Change #1031887 had a related patch set uploaded (by KartikMistry; author: KartikMistry):

[mediawiki/services/cxserver@master] Enable MinT for Wikipedia languages not supported by other services

https://gerrit.wikimedia.org/r/1031887

Please do not consider yue (Cantonese) support at this time. Like NLLB/FLORES-200 this dataset again suffers from the common problem of "yue" data not being yue. To quote the paper itself, "pretty low quality; mostly not Canto". The evaluation scores alone are painfully low, and even worse then NLLB if I'm interpreting them correctly.

Thanks for confirming this. When I saw that note in the paper I was not sure whether they detected the issue and filtered those items not in Cantonese, or they just identified the issue in the data to explain the unsolved problem.

I was revisiting the paper and browsing the data the other day, and I realised yue didn't seem to have made the final release (which makes sense given the human evaluation comment). Same goes for wuu, which seems missing from the released MADLAD dataset despite being mentioned in the paper.

Looking back at https://gerrit.wikimedia.org/r/c/mediawiki/services/machinetranslation/+/991469 it's now clear to me that zh-yue (Cantonese) was incorrectly mapped to zh-Hant (Mandarin in Traditional script), which would explain the poor results. Cantonese is simply not supported by the MADLAD MT model.

Collected data
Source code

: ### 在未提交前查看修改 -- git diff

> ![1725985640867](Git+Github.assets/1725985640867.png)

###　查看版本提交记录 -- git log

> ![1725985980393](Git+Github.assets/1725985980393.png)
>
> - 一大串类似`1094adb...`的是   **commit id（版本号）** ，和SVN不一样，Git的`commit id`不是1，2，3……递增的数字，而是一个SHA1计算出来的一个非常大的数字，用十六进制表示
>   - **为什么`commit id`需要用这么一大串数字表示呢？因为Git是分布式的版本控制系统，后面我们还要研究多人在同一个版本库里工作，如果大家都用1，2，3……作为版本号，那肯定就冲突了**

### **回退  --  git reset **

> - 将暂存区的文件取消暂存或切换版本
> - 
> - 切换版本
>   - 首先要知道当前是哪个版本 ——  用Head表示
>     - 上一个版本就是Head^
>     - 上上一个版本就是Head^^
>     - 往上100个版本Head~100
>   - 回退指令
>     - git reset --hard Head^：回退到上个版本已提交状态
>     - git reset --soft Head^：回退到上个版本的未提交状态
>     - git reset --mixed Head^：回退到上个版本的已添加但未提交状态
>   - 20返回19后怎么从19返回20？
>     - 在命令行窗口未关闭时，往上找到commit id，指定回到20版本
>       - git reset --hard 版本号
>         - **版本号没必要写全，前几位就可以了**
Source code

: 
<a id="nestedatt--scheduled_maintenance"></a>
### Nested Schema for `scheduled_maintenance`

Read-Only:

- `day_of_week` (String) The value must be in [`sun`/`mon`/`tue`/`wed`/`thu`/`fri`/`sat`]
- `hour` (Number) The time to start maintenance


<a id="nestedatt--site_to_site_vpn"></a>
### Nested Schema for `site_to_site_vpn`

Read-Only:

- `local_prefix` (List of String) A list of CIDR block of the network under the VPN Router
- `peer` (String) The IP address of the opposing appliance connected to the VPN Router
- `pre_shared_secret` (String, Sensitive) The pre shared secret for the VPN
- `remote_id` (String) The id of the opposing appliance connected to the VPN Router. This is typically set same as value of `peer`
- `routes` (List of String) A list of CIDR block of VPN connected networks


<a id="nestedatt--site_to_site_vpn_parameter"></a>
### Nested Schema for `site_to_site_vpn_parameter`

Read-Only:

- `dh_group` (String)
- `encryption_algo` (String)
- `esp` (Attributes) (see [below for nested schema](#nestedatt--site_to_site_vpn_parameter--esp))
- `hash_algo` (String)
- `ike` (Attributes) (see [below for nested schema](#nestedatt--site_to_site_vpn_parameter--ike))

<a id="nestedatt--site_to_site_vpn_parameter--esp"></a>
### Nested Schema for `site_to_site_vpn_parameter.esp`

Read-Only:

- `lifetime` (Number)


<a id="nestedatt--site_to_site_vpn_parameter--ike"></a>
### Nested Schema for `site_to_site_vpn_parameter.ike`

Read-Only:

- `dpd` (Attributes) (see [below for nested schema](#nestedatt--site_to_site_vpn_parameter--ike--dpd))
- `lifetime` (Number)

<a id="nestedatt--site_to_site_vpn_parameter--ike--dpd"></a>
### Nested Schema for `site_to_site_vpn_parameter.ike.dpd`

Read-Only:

§ **Activity list**:
1. Render the records from their first line through the line containing "###　查看版本提交记录 -- git log" as a JSON list of strings, one string per line, with blank lines omitted.
2. Continue the thread on Cantonese support in machine translation from where it stops.
The thread and the records have no connection to each other.

§ **Responses to the exercise**:
1.
[
  "Source code",
  ": ### 在未提交前查看修改 -- git diff",
  "> ![1725985640867](Git+Github.assets/1725985640867.png)",
  "###　查看版本提交记录 -- git log"
]

2.
Change #1031887 merged by jenkins-bot:

[mediawiki/services/cxserver@master] Enable MinT for Wikipedia languages not supported by other services

https://gerrit.wikimedia.org/r/1031887

Change #1034211 had a related patch set uploaded (by KartikMistry; author: KartikMistry):

[operations/deployment-charts@master] Update cxserver to 2024-05-20-182409-production

https://gerrit.wikimedia.org/r/1034211

KartikMistry renamed this task from Enable MADLAD-400 in MinT test instance for Wikipedia languages not supported by other services to Enable MADLAD-400 in MinT test instance and Production for Wikipedia languages not supported by other services.Tue, May 21, 5:08 AM
KartikMistry updated the task description. (Show Details)

The enablement seems complete for most wikis. However, it is still pending to enable MinT in Content/Section Translation for some languages:

  • Low German (nds)
  • Mirandese (mwl)
  • Min Nan Chinese (zh-min-nan)
  • Aragonese (an)
  • Cree (cr)
  • Inuktitut (iu)
  • Manx (gv)
  • Ossetic (os)
  • Bavarian (bar)

In addition, in the MinT test instance for Saraiki (skr) the results seem to be showing in English while the Saraiki Wikipedia is not using a latin script. We may want to double-check if the model actually supports Saraiki in oder to provide Saraiki translations or disable it.

translate.wmcloud.org_(Wiki Tablet) (14).png (768×1 px, 87 KB)
skr.wikipedia.org_wiki_%D9%BE%DB%81%D9%84%D8%A7_%D9%BE%D8%B1%D8%AA(Wiki Tablet).png (768×1 px, 160 KB)